Department of Biomedical Informatics, Vanderbilt University, School of Medicine, 2209 Garland Ave, Nashville, TN 37232, USA.
BMC Genomics. 2012;13 Suppl 8(Suppl 8):S21. doi: 10.1186/1471-2164-13-S8-S21. Epub 2012 Dec 17.
Many cancer clinical trials now specify the particular status of a genetic lesion in a patient's tumor in the inclusion or exclusion criteria for trial enrollment. To facilitate search and identification of gene-associated clinical trials by potential participants and clinicians, it is important to develop automated methods to identify genetic information from narrative trial documents.

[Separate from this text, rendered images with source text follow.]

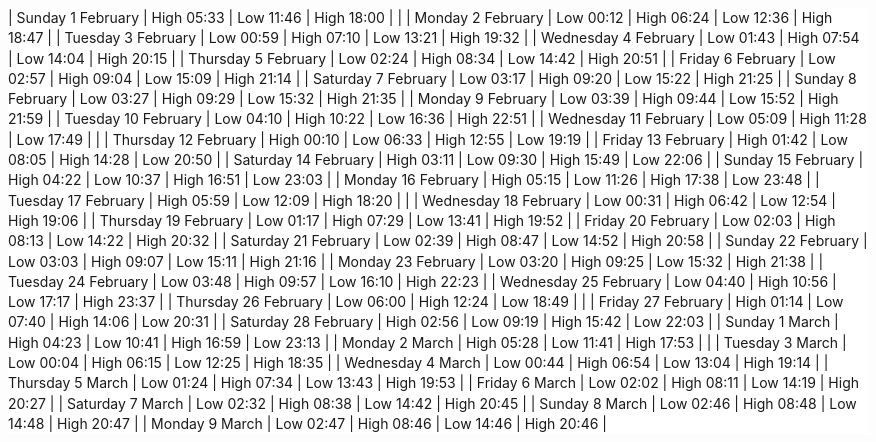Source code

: | Sunday 1 February | High 05:33 | Low 11:46 | High 18:00 |  | 
| Monday 2 February | Low 00:12 | High 06:24 | Low 12:36 | High 18:47 | 
| Tuesday 3 February | Low 00:59 | High 07:10 | Low 13:21 | High 19:32 | 
| Wednesday 4 February | Low 01:43 | High 07:54 | Low 14:04 | High 20:15 | 
| Thursday 5 February | Low 02:24 | High 08:34 | Low 14:42 | High 20:51 | 
| Friday 6 February | Low 02:57 | High 09:04 | Low 15:09 | High 21:14 | 
| Saturday 7 February | Low 03:17 | High 09:20 | Low 15:22 | High 21:25 | 
| Sunday 8 February | Low 03:27 | High 09:29 | Low 15:32 | High 21:35 | 
| Monday 9 February | Low 03:39 | High 09:44 | Low 15:52 | High 21:59 | 
| Tuesday 10 February | Low 04:10 | High 10:22 | Low 16:36 | High 22:51 | 
| Wednesday 11 February | Low 05:09 | High 11:28 | Low 17:49 |  | 
| Thursday 12 February | High 00:10 | Low 06:33 | High 12:55 | Low 19:19 | 
| Friday 13 February | High 01:42 | Low 08:05 | High 14:28 | Low 20:50 | 
| Saturday 14 February | High 03:11 | Low 09:30 | High 15:49 | Low 22:06 | 
| Sunday 15 February | High 04:22 | Low 10:37 | High 16:51 | Low 23:03 | 
| Monday 16 February | High 05:15 | Low 11:26 | High 17:38 | Low 23:48 | 
| Tuesday 17 February | High 05:59 | Low 12:09 | High 18:20 |  | 
| Wednesday 18 February | Low 00:31 | High 06:42 | Low 12:54 | High 19:06 | 
| Thursday 19 February | Low 01:17 | High 07:29 | Low 13:41 | High 19:52 | 
| Friday 20 February | Low 02:03 | High 08:13 | Low 14:22 | High 20:32 | 
| Saturday 21 February | Low 02:39 | High 08:47 | Low 14:52 | High 20:58 | 
| Sunday 22 February | Low 03:03 | High 09:07 | Low 15:11 | High 21:16 | 
| Monday 23 February | Low 03:20 | High 09:25 | Low 15:32 | High 21:38 | 
| Tuesday 24 February | Low 03:48 | High 09:57 | Low 16:10 | High 22:23 | 
| Wednesday 25 February | Low 04:40 | High 10:56 | Low 17:17 | High 23:37 | 
| Thursday 26 February | Low 06:00 | High 12:24 | Low 18:49 |  | 
| Friday 27 February | High 01:14 | Low 07:40 | High 14:06 | Low 20:31 | 
| Saturday 28 February | High 02:56 | Low 09:19 | High 15:42 | Low 22:03 | 
| Sunday 1 March | High 04:23 | Low 10:41 | High 16:59 | Low 23:13 | 
| Monday 2 March | High 05:28 | Low 11:41 | High 17:53 |  | 
| Tuesday 3 March | Low 00:04 | High 06:15 | Low 12:25 | High 18:35 | 
| Wednesday 4 March | Low 00:44 | High 06:54 | Low 13:04 | High 19:14 | 
| Thursday 5 March | Low 01:24 | High 07:34 | Low 13:43 | High 19:53 | 
| Friday 6 March | Low 02:02 | High 08:11 | Low 14:19 | High 20:27 | 
| Saturday 7 March | Low 02:32 | High 08:38 | Low 14:42 | High 20:45 | 
| Sunday 8 March | Low 02:46 | High 08:48 | Low 14:48 | High 20:47 | 
| Monday 9 March | Low 02:47 | High 08:46 | Low 14:46 | High 20:46 | 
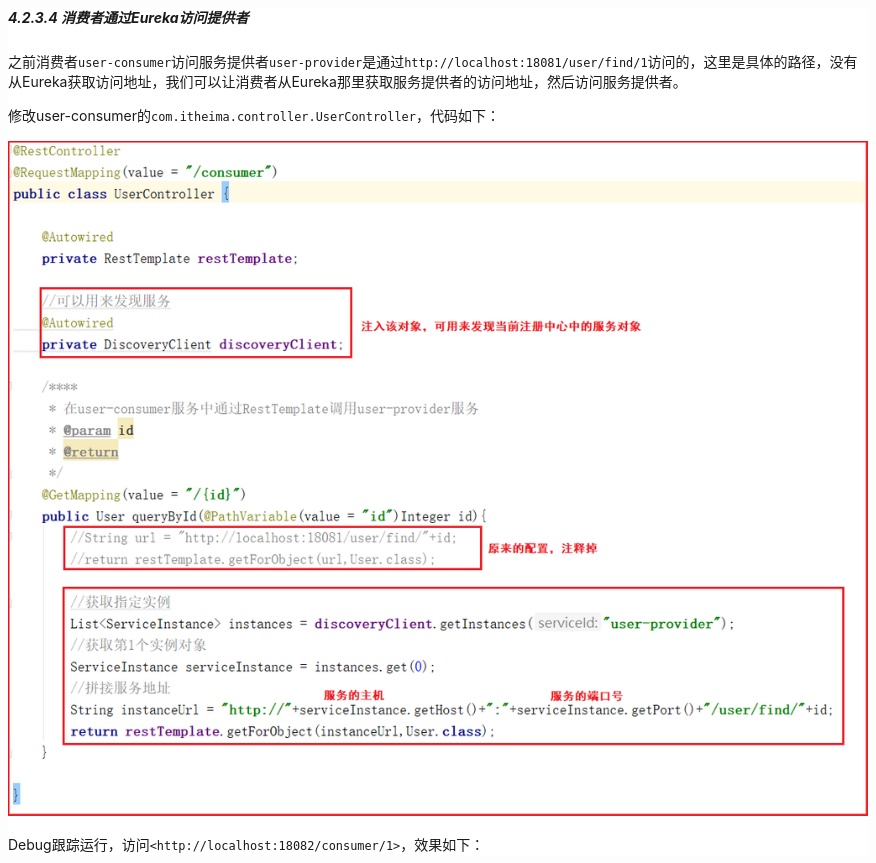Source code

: 

##### 4.2.3.4 消费者通过Eureka访问提供者

之前消费者`user-consumer`访问服务提供者`user-provider`是通过`http://localhost:18081/user/find/1`访问的，这里是具体的路径，没有从Eureka获取访问地址，我们可以让消费者从Eureka那里获取服务提供者的访问地址，然后访问服务提供者。

修改user-consumer的`com.itheima.controller.UserController`，代码如下：

![1563098992272](images\1563098992272.png)

Debug跟踪运行，访问`<http://localhost:18082/consumer/1>`，效果如下：
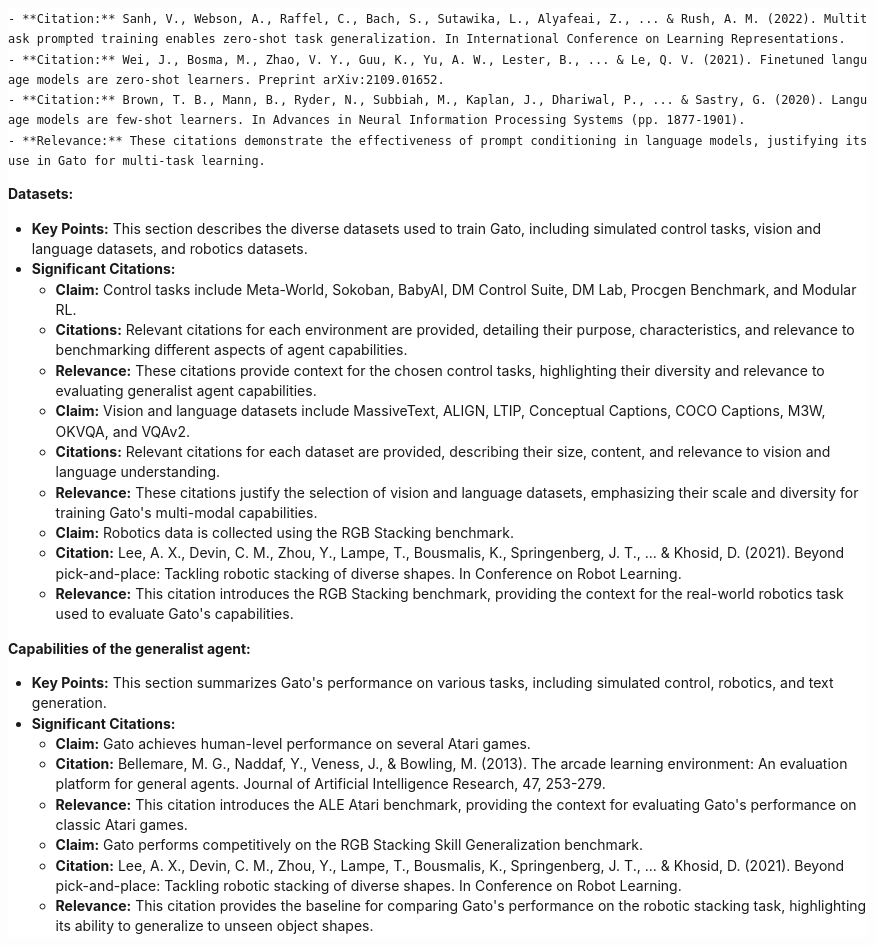     - **Citation:** Sanh, V., Webson, A., Raffel, C., Bach, S., Sutawika, L., Alyafeai, Z., ... & Rush, A. M. (2022). Multitask prompted training enables zero-shot task generalization. In International Conference on Learning Representations.
    - **Citation:** Wei, J., Bosma, M., Zhao, V. Y., Guu, K., Yu, A. W., Lester, B., ... & Le, Q. V. (2021). Finetuned language models are zero-shot learners. Preprint arXiv:2109.01652.
    - **Citation:** Brown, T. B., Mann, B., Ryder, N., Subbiah, M., Kaplan, J., Dhariwal, P., ... & Sastry, G. (2020). Language models are few-shot learners. In Advances in Neural Information Processing Systems (pp. 1877-1901).
    - **Relevance:** These citations demonstrate the effectiveness of prompt conditioning in language models, justifying its use in Gato for multi-task learning.

**Datasets:**

- **Key Points:** This section describes the diverse datasets used to train Gato, including simulated control tasks, vision and language datasets, and robotics datasets.
- **Significant Citations:**
    - **Claim:** Control tasks include Meta-World, Sokoban, BabyAI, DM Control Suite, DM Lab, Procgen Benchmark, and Modular RL.
    - **Citations:** Relevant citations for each environment are provided, detailing their purpose, characteristics, and relevance to benchmarking different aspects of agent capabilities.
    - **Relevance:** These citations provide context for the chosen control tasks, highlighting their diversity and relevance to evaluating generalist agent capabilities.
    - **Claim:** Vision and language datasets include MassiveText, ALIGN, LTIP, Conceptual Captions, COCO Captions, M3W, OKVQA, and VQAv2.
    - **Citations:** Relevant citations for each dataset are provided, describing their size, content, and relevance to vision and language understanding.
    - **Relevance:** These citations justify the selection of vision and language datasets, emphasizing their scale and diversity for training Gato's multi-modal capabilities.
    - **Claim:** Robotics data is collected using the RGB Stacking benchmark.
    - **Citation:** Lee, A. X., Devin, C. M., Zhou, Y., Lampe, T., Bousmalis, K., Springenberg, J. T., ... & Khosid, D. (2021). Beyond pick-and-place: Tackling robotic stacking of diverse shapes. In Conference on Robot Learning.
    - **Relevance:** This citation introduces the RGB Stacking benchmark, providing the context for the real-world robotics task used to evaluate Gato's capabilities.

**Capabilities of the generalist agent:**

- **Key Points:** This section summarizes Gato's performance on various tasks, including simulated control, robotics, and text generation.
- **Significant Citations:**
    - **Claim:** Gato achieves human-level performance on several Atari games.
    - **Citation:** Bellemare, M. G., Naddaf, Y., Veness, J., & Bowling, M. (2013). The arcade learning environment: An evaluation platform for general agents. Journal of Artificial Intelligence Research, 47, 253-279.
    - **Relevance:** This citation introduces the ALE Atari benchmark, providing the context for evaluating Gato's performance on classic Atari games.
    - **Claim:** Gato performs competitively on the RGB Stacking Skill Generalization benchmark.
    - **Citation:** Lee, A. X., Devin, C. M., Zhou, Y., Lampe, T., Bousmalis, K., Springenberg, J. T., ... & Khosid, D. (2021). Beyond pick-and-place: Tackling robotic stacking of diverse shapes. In Conference on Robot Learning.
    - **Relevance:** This citation provides the baseline for comparing Gato's performance on the robotic stacking task, highlighting its ability to generalize to unseen object shapes.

We developed a two-stage classification method to identify genes and genetic lesion statuses in clinical trial documents extracted from the National Cancer Institute's (NCI's) Physician Data Query (PDQ) cancer clinical trial database. The method consists of two steps: 1) to distinguish gene entities from non-gene entities such as English words; and 2) to determine whether and which genetic lesion status is associated with an identified gene entity. We developed and evaluated the performance of the method using a manually annotated data set containing 1,143 instances of the eight most frequently mentioned genes in cancer clinical trials. In addition, we applied the classifier to a real-world task of cancer trial annotation and evaluated its performance using a larger sample size (4,013 instances from 249 distinct human gene symbols detected from 250 trials).
Our evaluation using a manually annotated data set showed that the two-stage classifier outperformed the single-stage classifier and achieved the best average accuracy of 83.7% for the eight most frequently mentioned genes when optimized feature sets were used. It also showed better generalizability when we applied the two-stage classifier trained on one set of genes to another independent gene. When a gene-neutral, two-stage classifier was applied to the real-world task of cancer trial annotation, it achieved a highest accuracy of 89.8%, demonstrating the feasibility of developing a gene-neutral classifier for this task.
We presented a machine learning-based approach to detect gene entities and the genetic lesion statuses from clinical trial documents and demonstrated its use in cancer trial annotation. Such methods would be valuable for building information retrieval tools targeting gene-associated clinical trials.
许多癌症临床试验现在在试验入组的纳入或排除标准中指定患者肿瘤中特定遗传病变的特定状态。为了方便潜在参与者和临床医生搜索和识别与基因相关的临床试验,开发一种自动方法从叙述性试验文件中识别基因信息非常重要。
我们开发了一种两阶段分类方法,用于从美国国家癌症研究所(NCI)的医师数据查询(PDQ)癌症临床试验数据库中提取的临床试验文档中识别基因和遗传病变状态。该方法包括两个步骤:1)将基因实体与非基因实体(如英语单词)区分开来;2)确定与已识别的基因实体相关的基因和遗传病变状态。我们使用一个手动注释数据集开发并评估了该方法的性能,该数据集包含癌症临床试验中最常提到的 8 个基因的 1143 个实例。此外,我们将分类器应用于癌症试验注释的实际任务,并使用更大的样本量(从 250 个试验中检测到的 249 个不同人类基因符号的 4013 个实例)评估其性能。
我们使用手动注释数据集进行的评估表明,两阶段分类器优于单阶段分类器,在使用优化的特征集时,针对最常提到的 8 个基因,最佳平均准确率达到 83.7%。当我们将在一组基因上训练的两阶段分类器应用于另一个独立的基因时,它显示出更好的泛化能力。当将一种基因中立的两阶段分类器应用于癌症试验注释的实际任务时,它实现了最高 89.8%的准确率,证明了为该任务开发基因中立分类器的可行性。
我们提出了一种基于机器学习的方法来从临床试验文档中检测基因实体和遗传病变状态,并证明了其在癌症试验注释中的应用。这种方法对于构建针对与基因相关的临床试验的信息检索工具将非常有价值。